OTA will distribute a dividend of USD 1.862 billion to GTH immediately prior to the closing of the transaction ("Closing"), which is expected to occur by the end of 2014.
The total dividends and proceeds due to GTH at Closing are expected to amount to USD 4.0 billion, net of all taxes and after the settlement of all outstanding disputes between the parties and the payment of associated fines. All proceeds will be used to pay down the outstanding shareholder loans provided by VimpelCom to GTH.

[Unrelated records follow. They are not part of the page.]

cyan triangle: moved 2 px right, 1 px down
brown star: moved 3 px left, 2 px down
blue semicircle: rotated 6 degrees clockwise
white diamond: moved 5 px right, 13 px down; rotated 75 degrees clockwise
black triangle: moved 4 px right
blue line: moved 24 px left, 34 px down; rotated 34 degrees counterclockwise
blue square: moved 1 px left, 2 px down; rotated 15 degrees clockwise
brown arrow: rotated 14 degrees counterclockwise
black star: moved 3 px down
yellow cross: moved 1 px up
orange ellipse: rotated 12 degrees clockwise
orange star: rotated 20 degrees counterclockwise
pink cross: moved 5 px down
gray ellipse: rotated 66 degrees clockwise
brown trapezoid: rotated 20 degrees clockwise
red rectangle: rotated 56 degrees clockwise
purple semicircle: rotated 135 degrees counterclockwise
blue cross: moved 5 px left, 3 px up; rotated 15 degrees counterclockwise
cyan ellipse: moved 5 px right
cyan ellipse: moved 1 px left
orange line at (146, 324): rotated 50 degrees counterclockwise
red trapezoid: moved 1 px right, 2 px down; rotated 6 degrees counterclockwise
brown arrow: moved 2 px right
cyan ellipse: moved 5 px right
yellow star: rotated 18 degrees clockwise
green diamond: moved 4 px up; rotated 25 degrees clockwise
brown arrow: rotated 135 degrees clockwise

GTH and the FNI will enter into a shareholders agreement ("the Shareholders Agreement"), effective as of Closing, which will govern their relationship as shareholders in OTA going forward. GTH will continue to exercise operational control over OTA and, as a result, both GTH and VimpelCom will continue to fully consolidate OTA. This partnership with the FNI provides OTA with a strong and stable shareholder structure on which to build and strengthen its operations in Algeria.
Jo Lunder, Chief Executive Officer of VimpelCom, commented: "This favorable long-term agreement and settlement represents a successful outcome for all stakeholders. For VimpelCom and GTH, this value accretive transaction releases USD 4.0 billion in cash proceeds to pay down gross debt. For GTH and Djezzy, it resolves our dispute in Algeria and allows us to solidify our strong leadership position in Algeria by enabling us to further invest in a high speed 3G network to take full advantage of the potential for mobile data growth in the country. We look forward to working with our new partner, the Algerian National Investment Fund, to drive the business forward and to create significant long-term value for all of our stakeholders in line with our strategic Value Agenda."
The terms of the Share Purchase Agreement and the Shareholders Agreement have been approved by the Algerian Conseil des Participations de l'Etat, the Conseil de Direction of the FNI, the VimpelCom Supervisory Board and the Global Telecom Holding Board of Directors.
Prior to Closing and in order to facilitate the Closing OTA will contribute its operations (the "Contribution") to Optimum Telecom Algerie S.p.A. ("Optimum"), a wholly-owned subsidiary of OTA. In addition, at or prior to closing, Optimum intends to establish a credit facility with a syndicate of local banks in an amount of up to 82 billion dinars (approximately USD 1.0 billion).